**** Brano del documento
Corriere 6.12.18
La rinuncia di Minniti: «Così è insostenibile, lo faccio per il partito»
Rottura con Renzi, l’ex ministro non sarà alle primarie
di M. Gu.
ROMA
Giorni e notti di tormenti, di riunioni fiume con i parlamentari amici,
di silenzi carichi di delusione, astio e reciproca diffidenza tra lui e
Matteo Renzi. E alla fine, «con grande sofferenza, ma con altrettanto
senso di responsabilità», Marco Minniti ha maturato il clamoroso passo
indietro: «La situazione non è più sostenibile. Lo faccio per il
partito, con lo stesso spirito di servizio con il quale avevo accettato
la candidatura alla segreteria».
L’ex ministro dell’Interno,
apprezzato (e contestato) per il suo impegno al Viminale nel
fronteggiare la crisi migratoria, ha dunque maturato l’idea di
rinunciare alla candidatura alle primarie, lasciando campo libero a
Nicola Zingaretti, Maurizio Martina e agli altri candidati.
Un
vero e proprio trauma per la corrente renziana, dilaniata e scossa dalle
mosse del leader che ormai lavora alla luce del sole per un partito
tutto suo. Impegnato ieri in una lunga serie di incontri a Bruxelles,
l’ex premier ha dato il benservito al «suo» candidato: «Marco Minniti è
irritato? Io non mi occupo del congresso del Pd».
Parole che,
unite all’ultimatum di Antonello Giacomelli e ai sondaggi che lo davano
al massimo al 33% a quasi quindici punti da Zingaretti, hanno spazzato
via i dubbi residui e convinto il quasi ex candidato a chiudersi con i
suoi per l’ultima riflessione. «Sono perfettamente consapevole della
pesantezza di questo atto. E so che sarò io a prendermi addosso tutto il
fango — si è sfogato Minniti —. Ma ho misurato il rischio di un
congresso che non avrebbe dato un esito definitivo e, credetemi,
lasciare è la decisione migliore. La mia sofferenza sarà ripagata da un
risultato chiaro e dalla vittoria di un nome autorevole».
A
Montecitorio i dem hanno passato un giorno di spasmodica attesa,
preoccupazione, sconcerto. I renziani hanno tentato un disperato
pressing, nella segreta speranza che Minniti stia solo lanciando un
potente ultimatum all’ex segretario. Ma lo strappo potrebbe essere
irreversibile. «Ci perdo solo io — è la riflessione finale che Minniti
ha condiviso in un lungo faccia a faccia con Luca Lotti, un tempo
plenipotenziario di Renzi — Non è una resa la mia, ma un atto di
generosità. Le primarie daranno un risultato chiaro e netto e il partito
non finirà in pezzi».
********
**** Estratti dei dati
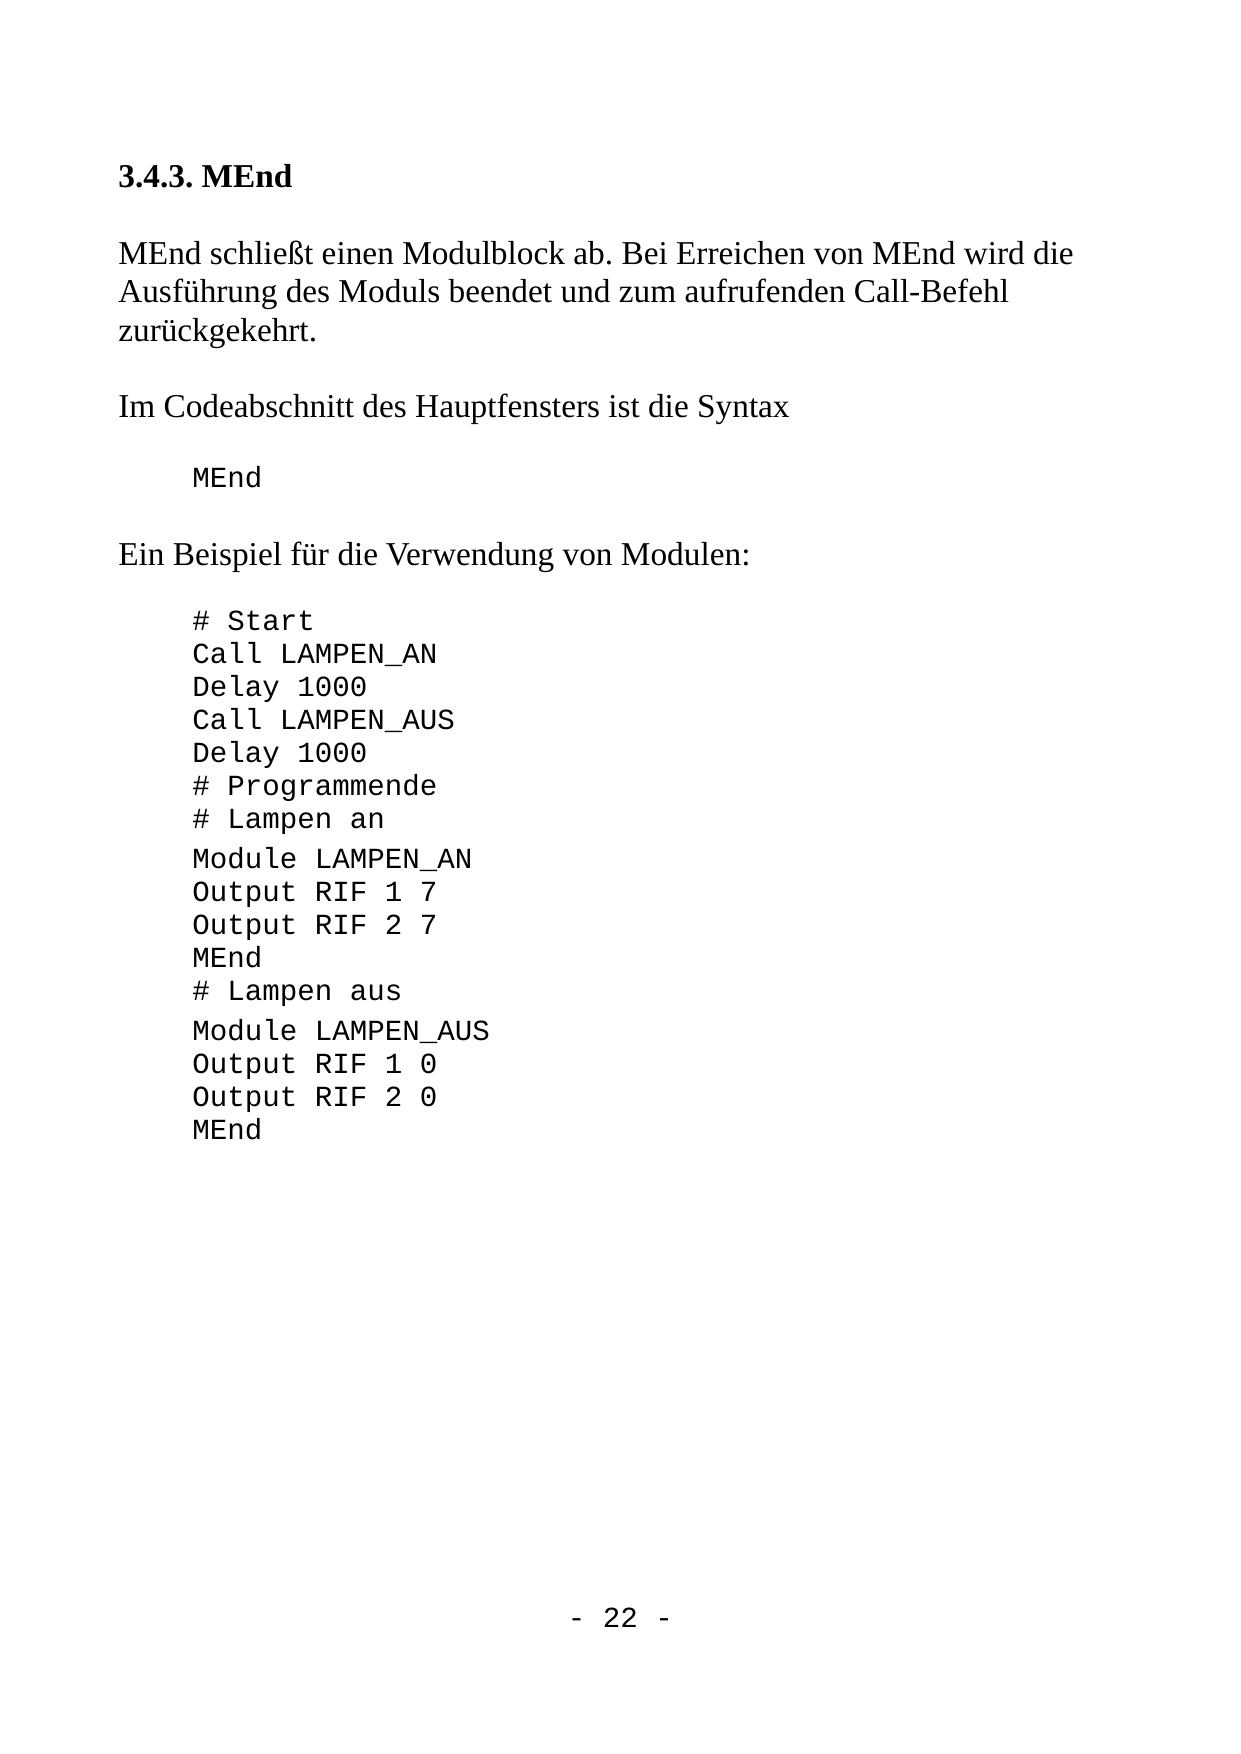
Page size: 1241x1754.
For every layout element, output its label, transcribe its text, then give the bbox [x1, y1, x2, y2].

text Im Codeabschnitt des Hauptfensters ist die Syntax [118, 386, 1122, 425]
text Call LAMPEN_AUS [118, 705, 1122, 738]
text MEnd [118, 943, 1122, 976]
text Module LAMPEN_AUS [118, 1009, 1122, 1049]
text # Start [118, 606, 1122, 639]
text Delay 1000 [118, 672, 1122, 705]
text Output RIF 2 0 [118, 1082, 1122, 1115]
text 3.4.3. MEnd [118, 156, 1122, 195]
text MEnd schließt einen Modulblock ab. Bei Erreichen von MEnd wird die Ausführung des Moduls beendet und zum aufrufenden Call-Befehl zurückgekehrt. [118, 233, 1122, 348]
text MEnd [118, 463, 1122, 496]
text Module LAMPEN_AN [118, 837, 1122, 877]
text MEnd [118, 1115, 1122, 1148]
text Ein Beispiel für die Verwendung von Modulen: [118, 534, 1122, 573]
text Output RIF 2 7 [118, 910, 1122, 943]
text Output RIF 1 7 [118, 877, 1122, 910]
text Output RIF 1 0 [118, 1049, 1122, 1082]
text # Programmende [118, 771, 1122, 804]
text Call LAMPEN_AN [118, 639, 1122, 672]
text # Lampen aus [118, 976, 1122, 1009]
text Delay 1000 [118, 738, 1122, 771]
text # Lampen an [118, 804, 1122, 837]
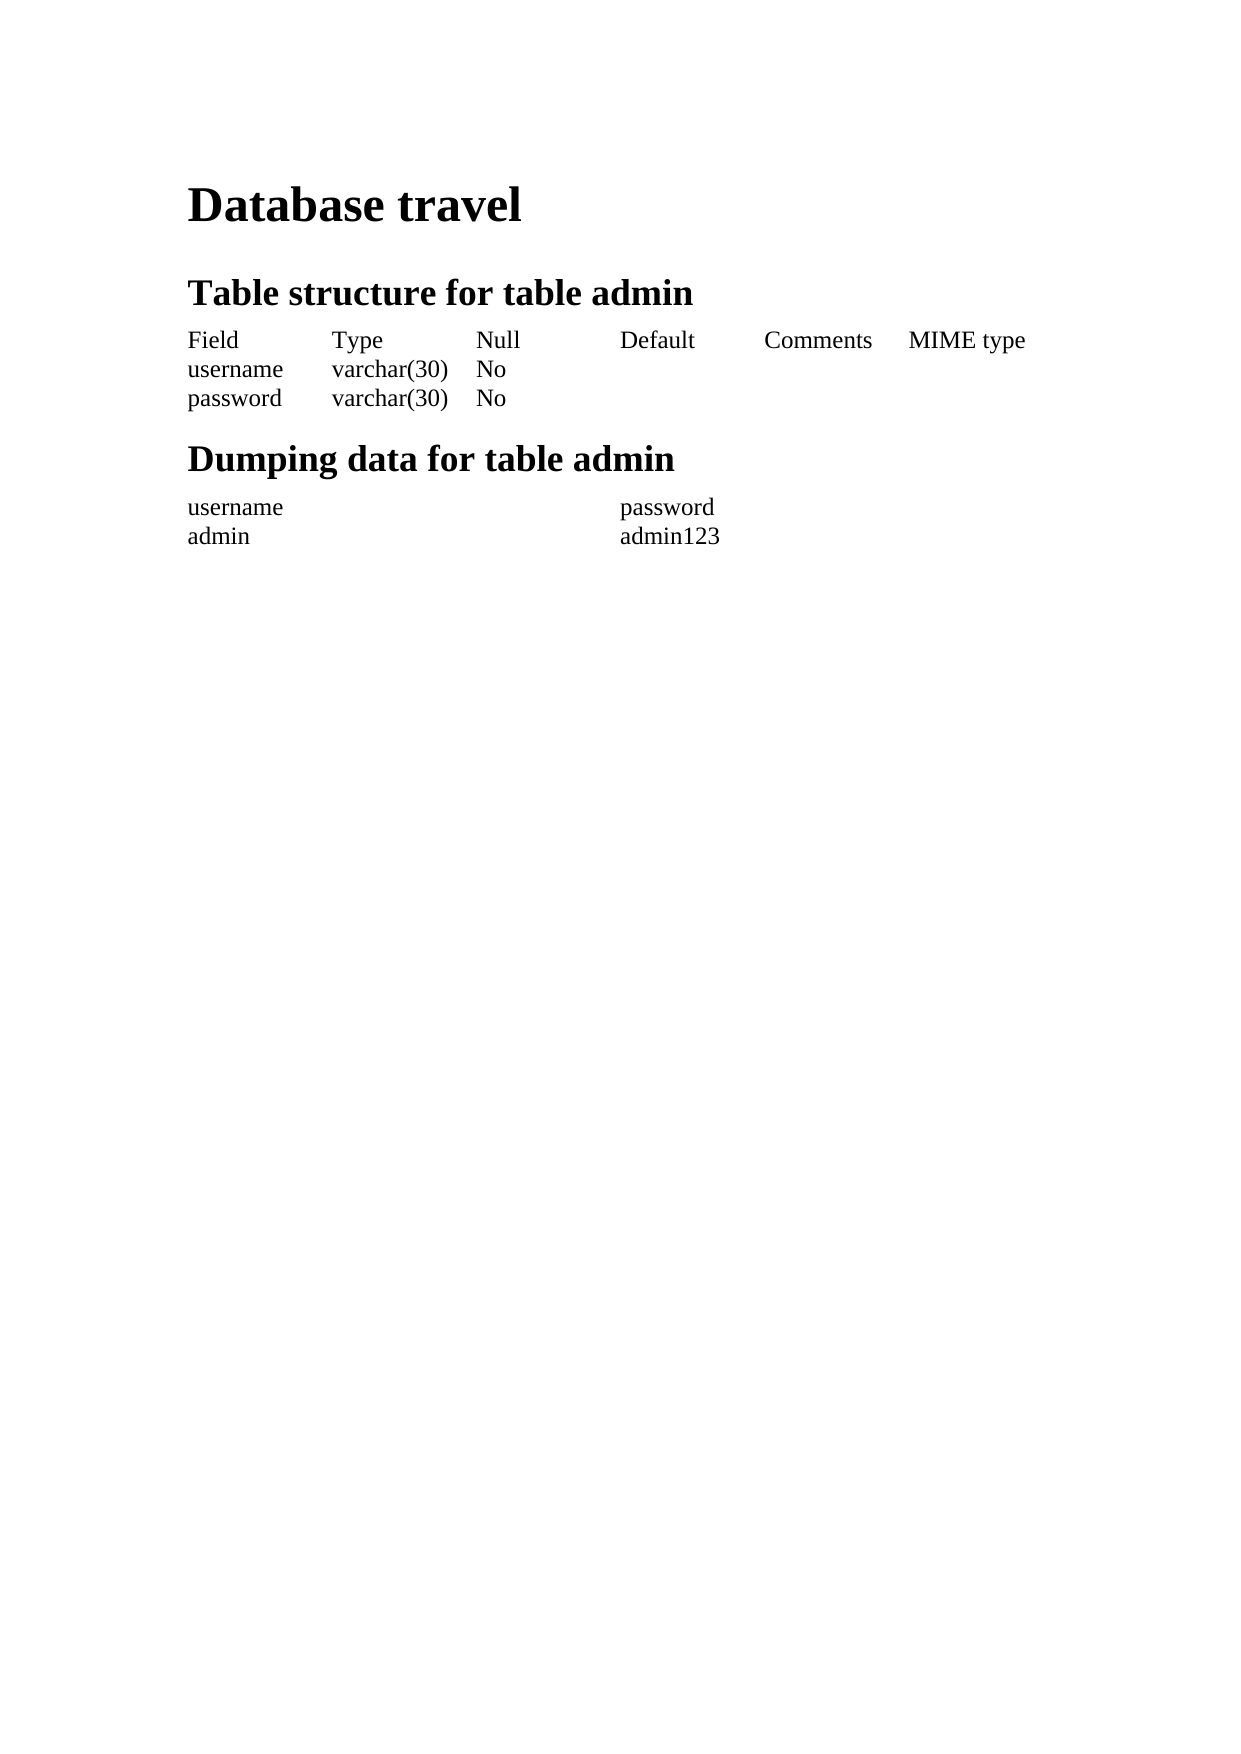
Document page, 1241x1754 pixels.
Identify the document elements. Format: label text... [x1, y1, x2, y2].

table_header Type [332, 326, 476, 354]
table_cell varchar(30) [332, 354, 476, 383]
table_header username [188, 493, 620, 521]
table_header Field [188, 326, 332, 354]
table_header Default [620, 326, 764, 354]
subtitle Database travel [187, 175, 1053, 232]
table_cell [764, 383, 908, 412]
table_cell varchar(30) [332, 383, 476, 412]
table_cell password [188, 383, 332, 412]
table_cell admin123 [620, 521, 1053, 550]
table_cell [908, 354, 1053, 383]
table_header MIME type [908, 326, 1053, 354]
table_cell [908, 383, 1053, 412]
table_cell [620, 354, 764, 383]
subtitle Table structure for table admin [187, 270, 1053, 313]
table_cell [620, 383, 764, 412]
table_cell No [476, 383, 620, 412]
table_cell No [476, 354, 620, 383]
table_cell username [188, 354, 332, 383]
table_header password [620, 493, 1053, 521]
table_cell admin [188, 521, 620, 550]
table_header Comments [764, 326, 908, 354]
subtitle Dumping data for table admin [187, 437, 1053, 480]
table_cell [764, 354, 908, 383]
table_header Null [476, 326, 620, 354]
********
— Scopo del compito —
Indica, per favore, se ciascuna di queste affermazioni concorda con l'articolo su Minniti, rispondendo sì o no e citando alla lettera le parole dell'articolo che lo decidono: (a) Minniti dichiara di rinunciare per il bene del partito; (b) i sondaggi davano Minniti al 40%; (c) ieri Renzi si trovava a Roma.

— Risposta —
(a) Sì: «Lo faccio per il partito».
(b) No: «ai sondaggi che lo davano al massimo al 33%».
(c) No: «Impegnato ieri in una lunga serie di incontri a Bruxelles».